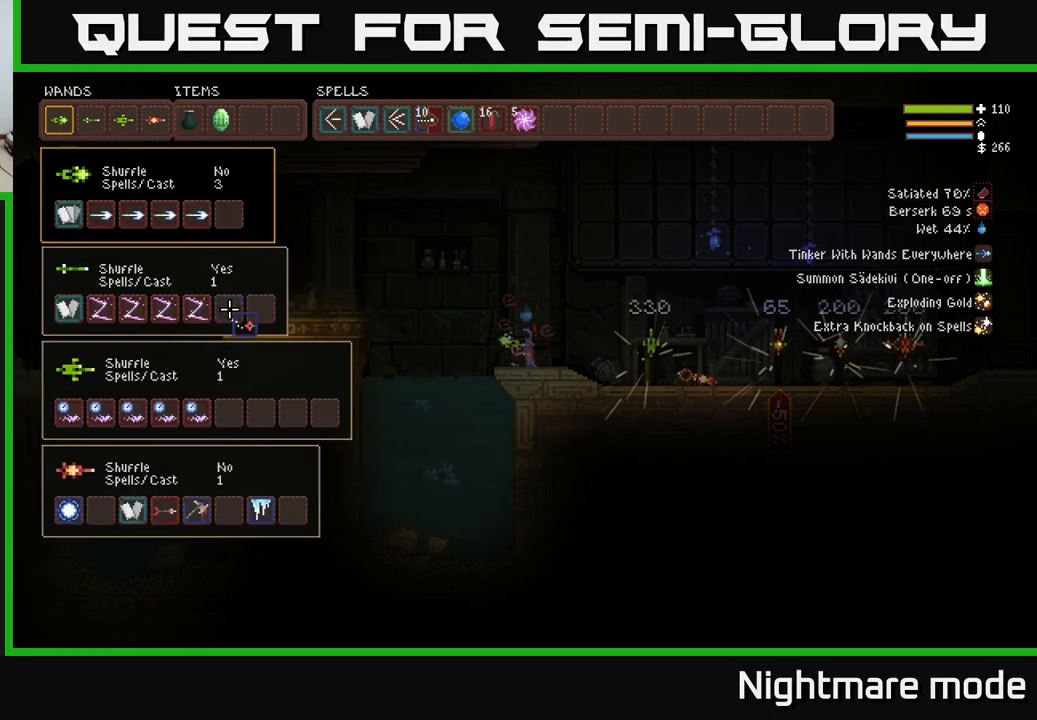
{"buttons": [], "left_stick": "center", "right_stick": "center", "events": [[100, "B", "up"], [150, "DPAD_UP", "down"], [233, "DPAD_UP", "up"]]}
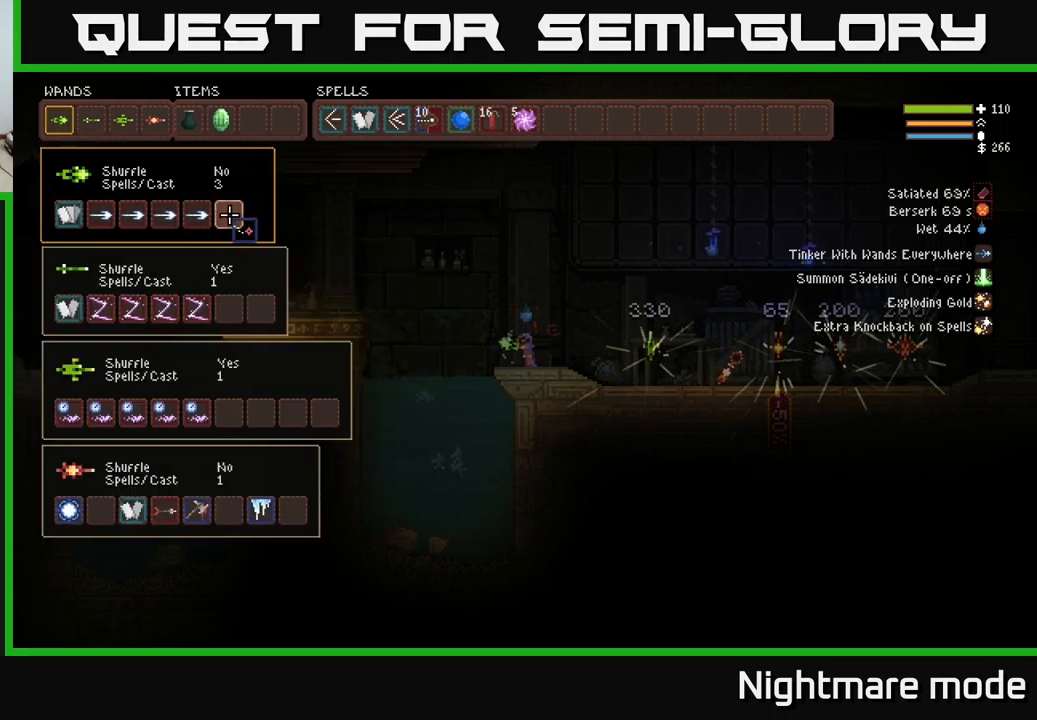
{"buttons": [], "left_stick": "center", "right_stick": "center", "events": [[233, "B", "down"], [366, "B", "up"]]}
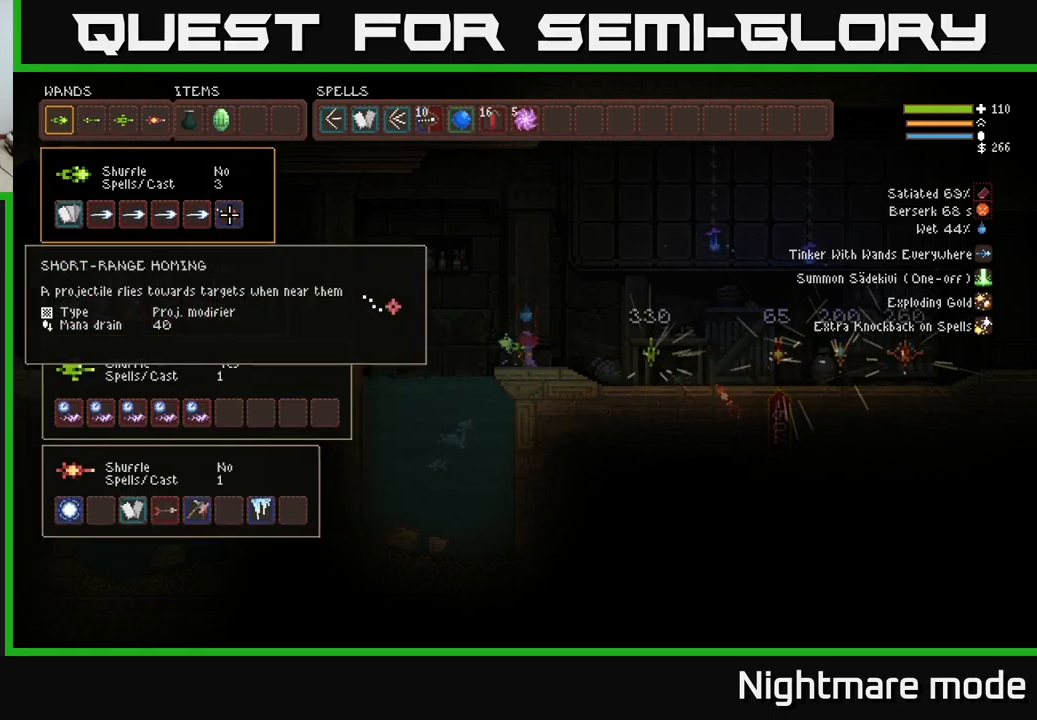
{"buttons": ["DPAD_LEFT"], "left_stick": "center", "right_stick": "center", "events": [[116, "DPAD_LEFT", "down"], [233, "DPAD_LEFT", "up"], [333, "DPAD_LEFT", "down"], [433, "DPAD_LEFT", "up"], [500, "DPAD_LEFT", "down"]]}
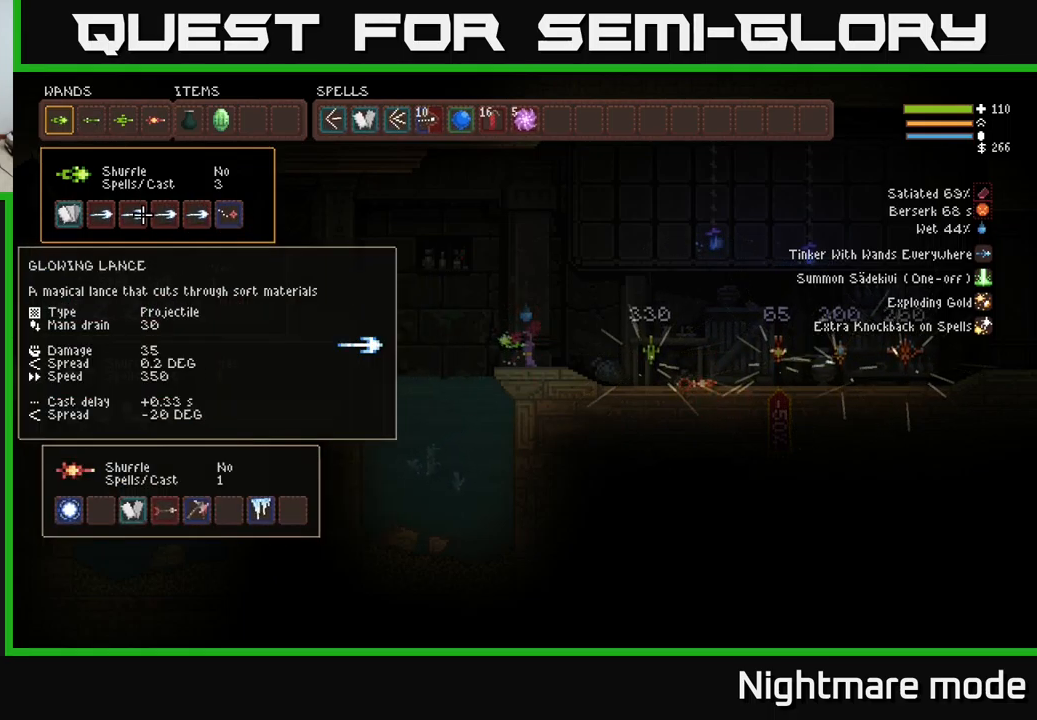
{"buttons": [], "left_stick": "center", "right_stick": "center", "events": [[100, "DPAD_LEFT", "up"], [283, "DPAD_DOWN", "down"], [383, "DPAD_DOWN", "up"]]}
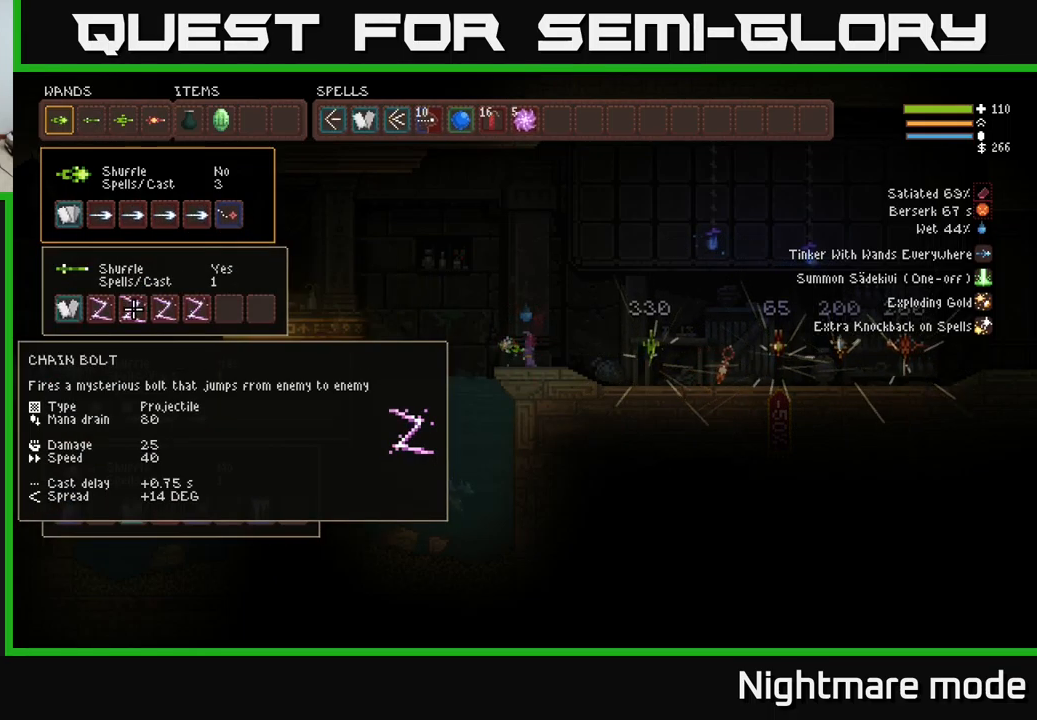
{"buttons": [], "left_stick": "center", "right_stick": "center", "events": []}
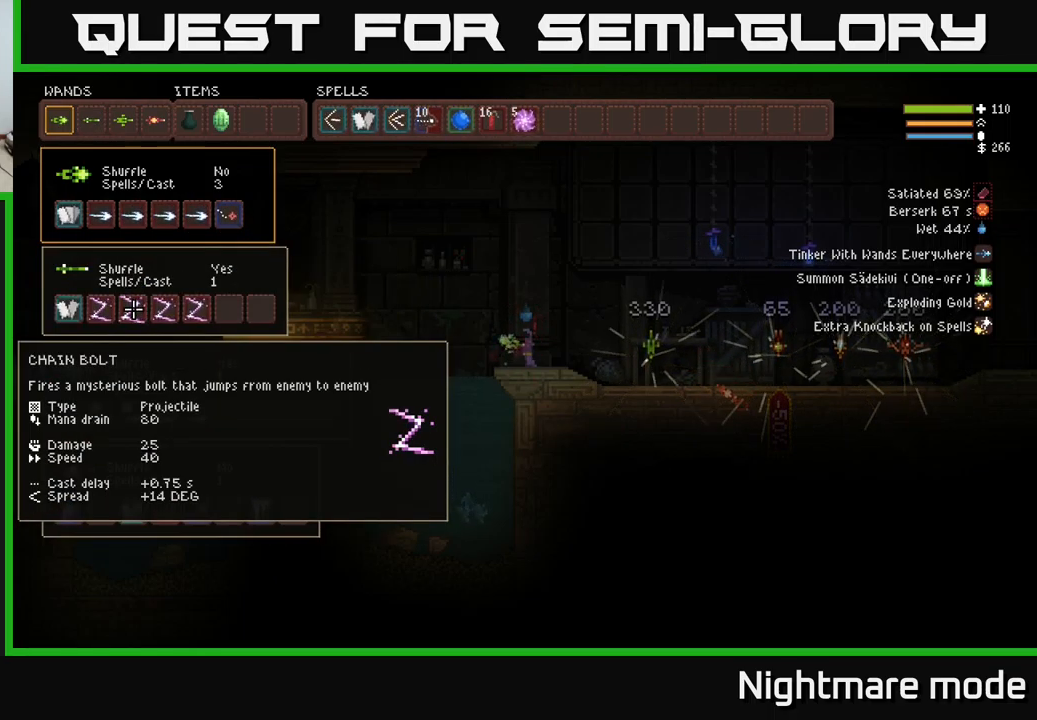
{"buttons": [], "left_stick": "center", "right_stick": "center", "events": [[300, "DPAD_LEFT", "down"], [433, "DPAD_LEFT", "up"]]}
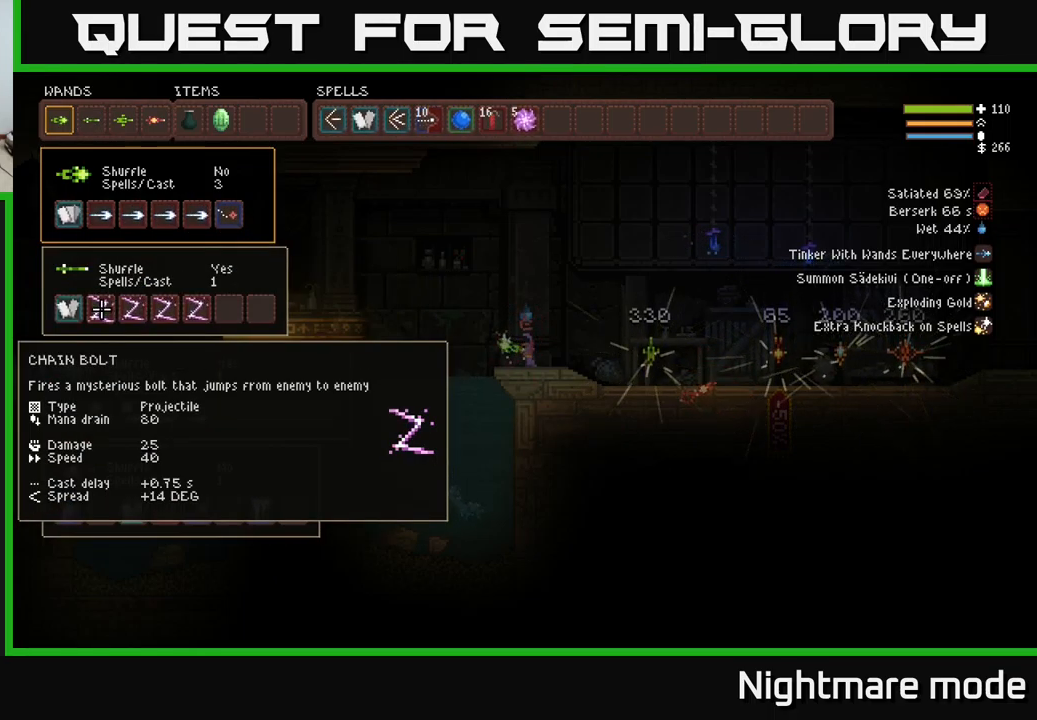
{"buttons": [], "left_stick": "center", "right_stick": "center", "events": []}
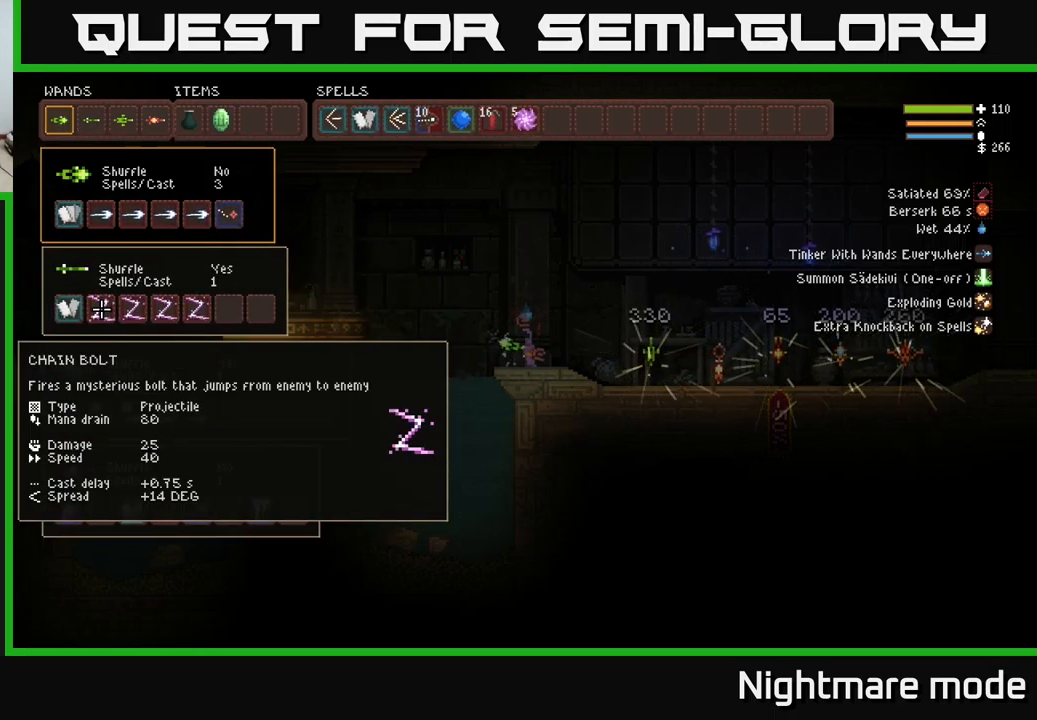
{"buttons": [], "left_stick": "center", "right_stick": "center", "events": []}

------

### Task instructions
Pick out all lines from the data above in which the word "down" appears.

### Exercise solution
{"buttons": [], "left_stick": "center", "right_stick": "center", "events": [[100, "B", "up"], [150, "DPAD_UP", "down"], [233, "DPAD_UP", "up"]]}
{"buttons": [], "left_stick": "center", "right_stick": "center", "events": [[233, "B", "down"], [366, "B", "up"]]}
{"buttons": ["DPAD_LEFT"], "left_stick": "center", "right_stick": "center", "events": [[116, "DPAD_LEFT", "down"], [233, "DPAD_LEFT", "up"], [333, "DPAD_LEFT", "down"], [433, "DPAD_LEFT", "up"], [500, "DPAD_LEFT", "down"]]}
{"buttons": [], "left_stick": "center", "right_stick": "center", "events": [[100, "DPAD_LEFT", "up"], [283, "DPAD_DOWN", "down"], [383, "DPAD_DOWN", "up"]]}
{"buttons": [], "left_stick": "center", "right_stick": "center", "events": [[300, "DPAD_LEFT", "down"], [433, "DPAD_LEFT", "up"]]}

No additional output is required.